Of course, if Google or Facebook or Microsoft or Victor Von Doom showed up at my door with a big sack full of money and another sack full of blow and another sack full of hot cosplayers, rest assured I would jump into the car with them […]

I, perhaps, was a bit too much of a dick earlier. From a user’s perspective, this sucks. But, like Moltz, I probably wouldn’t say “no” if a giant offer were made at the right time.

Garrett Murray just bought a new MacBook Pro:

Arguing about the usefulness of pixels-per-inch in a display seems like a waste of time. If you want your computer to have the best display on the market, get the rMBP. If you don’t care, or you can’t afford to buy it, don’t. It’s not worth yelling about what matters more. It matters to me, most certainly, but I’m not you. But I don’t think it’s fair to claim a Retina display is meaningless technological masturbation.

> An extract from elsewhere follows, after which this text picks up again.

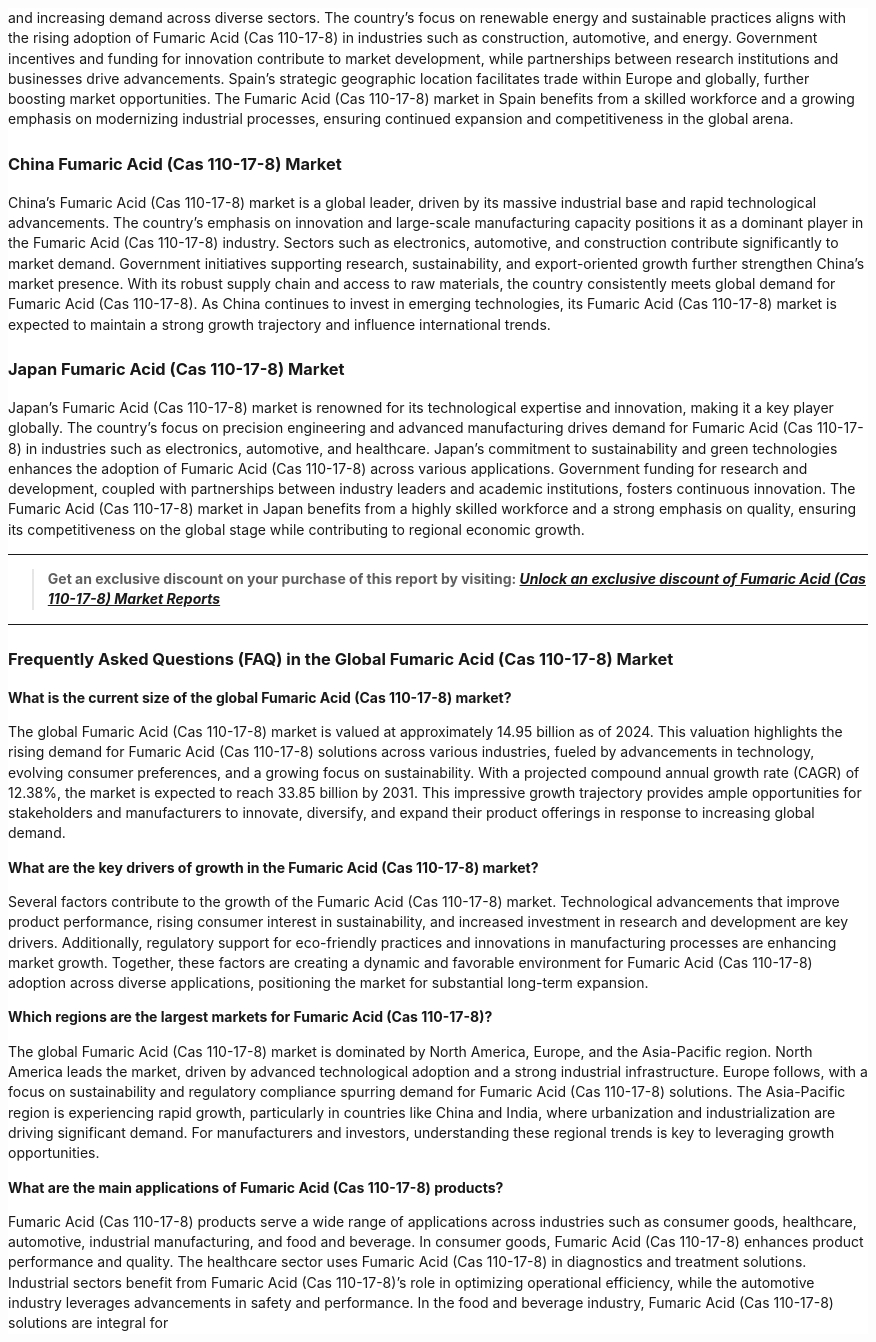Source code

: and increasing demand across diverse sectors. The country&rsquo;s focus on renewable energy and sustainable practices aligns with the rising adoption of Fumaric Acid (Cas 110-17-8) in industries such as construction, automotive, and energy. Government incentives and funding for innovation contribute to market development, while partnerships between research institutions and businesses drive advancements. Spain&rsquo;s strategic geographic location facilitates trade within Europe and globally, further boosting market opportunities. The Fumaric Acid (Cas 110-17-8) market in Spain benefits from a skilled workforce and a growing emphasis on modernizing industrial processes, ensuring continued expansion and competitiveness in the global arena.</p><h3>China Fumaric Acid (Cas 110-17-8) Market</h3><p>China&rsquo;s Fumaric Acid (Cas 110-17-8) market is a global leader, driven by its massive industrial base and rapid technological advancements. The country&rsquo;s emphasis on innovation and large-scale manufacturing capacity positions it as a dominant player in the Fumaric Acid (Cas 110-17-8) industry. Sectors such as electronics, automotive, and construction contribute significantly to market demand. Government initiatives supporting research, sustainability, and export-oriented growth further strengthen China&rsquo;s market presence. With its robust supply chain and access to raw materials, the country consistently meets global demand for Fumaric Acid (Cas 110-17-8). As China continues to invest in emerging technologies, its Fumaric Acid (Cas 110-17-8) market is expected to maintain a strong growth trajectory and influence international trends.</p><h3>Japan Fumaric Acid (Cas 110-17-8) Market</h3><p>Japan&rsquo;s Fumaric Acid (Cas 110-17-8) market is renowned for its technological expertise and innovation, making it a key player globally. The country&rsquo;s focus on precision engineering and advanced manufacturing drives demand for Fumaric Acid (Cas 110-17-8) in industries such as electronics, automotive, and healthcare. Japan&rsquo;s commitment to sustainability and green technologies enhances the adoption of Fumaric Acid (Cas 110-17-8) across various applications. Government funding for research and development, coupled with partnerships between industry leaders and academic institutions, fosters continuous innovation. The Fumaric Acid (Cas 110-17-8) market in Japan benefits from a highly skilled workforce and a strong emphasis on quality, ensuring its competitiveness on the global stage while contributing to regional economic growth.</p><hr /><blockquote><p><strong>Get an exclusive discount on your purchase of this report by visiting: <em><a href="://marketresearchpulse.com/ask-for-discount/135690?utm_source=Github&amp;utm_medium=0116">Unlock an exclusive discount of Fumaric Acid (Cas 110-17-8) Market Reports</a></em>&nbsp;</strong></p></blockquote><hr /><h3>Frequently Asked Questions (FAQ) in the Global Fumaric Acid (Cas 110-17-8) Market</h3><p><strong>What is the current size of the global Fumaric Acid (Cas 110-17-8) market?</strong></p><p>The global Fumaric Acid (Cas 110-17-8) market is valued at approximately 14.95 billion as of 2024. This valuation highlights the rising demand for Fumaric Acid (Cas 110-17-8) solutions across various industries, fueled by advancements in technology, evolving consumer preferences, and a growing focus on sustainability. With a projected compound annual growth rate (CAGR) of 12.38%, the market is expected to reach 33.85 billion by 2031. This impressive growth trajectory provides ample opportunities for stakeholders and manufacturers to innovate, diversify, and expand their product offerings in response to increasing global demand.</p><p><strong>What are the key drivers of growth in the Fumaric Acid (Cas 110-17-8) market?</strong></p><p>Several factors contribute to the growth of the Fumaric Acid (Cas 110-17-8) market. Technological advancements that improve product performance, rising consumer interest in sustainability, and increased investment in research and development are key drivers. Additionally, regulatory support for eco-friendly practices and innovations in manufacturing processes are enhancing market growth. Together, these factors are creating a dynamic and favorable environment for Fumaric Acid (Cas 110-17-8) adoption across diverse applications, positioning the market for substantial long-term expansion.</p><p><strong>Which regions are the largest markets for Fumaric Acid (Cas 110-17-8)?</strong></p><p>The global Fumaric Acid (Cas 110-17-8) market is dominated by North America, Europe, and the Asia-Pacific region. North America leads the market, driven by advanced technological adoption and a strong industrial infrastructure. Europe follows, with a focus on sustainability and regulatory compliance spurring demand for Fumaric Acid (Cas 110-17-8) solutions. The Asia-Pacific region is experiencing rapid growth, particularly in countries like China and India, where urbanization and industrialization are driving significant demand. For manufacturers and investors, understanding these regional trends is key to leveraging growth opportunities.</p><p><strong>What are the main applications of Fumaric Acid (Cas 110-17-8) products?</strong></p><p>Fumaric Acid (Cas 110-17-8) products serve a wide range of applications across industries such as consumer goods, healthcare, automotive, industrial manufacturing, and food and beverage. In consumer goods, Fumaric Acid (Cas 110-17-8) enhances product performance and quality. The healthcare sector uses Fumaric Acid (Cas 110-17-8) in diagnostics and treatment solutions. Industrial sectors benefit from Fumaric Acid (Cas 110-17-8)&rsquo;s role in optimizing operational efficiency, while the automotive industry leverages advancements in safety and performance. In the food and beverage industry, Fumaric Acid (Cas 110-17-8) solutions are integral for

This is, in a nut, the root of all consumer arguments. Why should anyone care what computer, or phone, or kind of coffee I spend my money on?

Jessica Ghawi was one of the victims of today’s tragic shooting in Aurora, Colorado. In June, she was nearly caught in the middle of another random shooting in Toronto:

It’s hard for me to wrap my mind around how a weird feeling saved me from being in the middle of a deadly shooting.

Truly horrific.

Dustin MacDonald of Acrylic Apps:

I’m happy to announce today that we’ve packed up our small Vancouver studio and will be making the move to San Francisco in the coming weeks to join the design team at Facebook.

First, congratulations.

Second, today is a day of shitty acquisitions. I didn’t use Sparrow for a few reasons, but I respected it. But I use Pulp every single day, and I love it. And now, development stops. Lame.

The good news is that it’s the same team working on the product. The bad news is that the Sparrow team is going to have to claw their way through Google’s ranks to ship the product.

Sebastiaan de With has an extensive essay on the creation and design of DoubleTwist’s Alarm app, answering questions like “why?”:

The answer is simple: because this is extremely essential tool we use every day. We wake up with it every morning — and it simply hasn’t been done right. It’s kind of terrible: you can compare it to waking up every morning to find you’ve been sleeping on a small pebble. To start your day off frustrated and displeased doesn’t just throw your mood into a funk, it can actually be quite unhealthy. Now there’s a problem that’s simply begging for a solution.

Marco Arment:

If a sponsor ever has a problem with something I write, and that affects pending or future sponsorship buys, that’s fine with me. I can find other sponsors. And if I can’t, I’ll write for free, like I did for years. If given the choice between writing for free or censoring myself, I’ll write for free.

Precisely.

Jason Bailey, for FlavorWire:

[W]e got our hands on our original list, our runners-up, and your picks — a total of 86 movies — and put together some of our favorite images from them for this week’s video essay, a celebration of cinematic imagery that’s particularly needed in the midst of summer blockbuster season.

Set to Clint Mansell’s excellent score from “Moon”, no less.

Apple on Tuesday was granted a patent for the implementation of the transparent disappearing vertical and horizontal scroll bars seen in lists on mobile operating systems like the company’s iOS.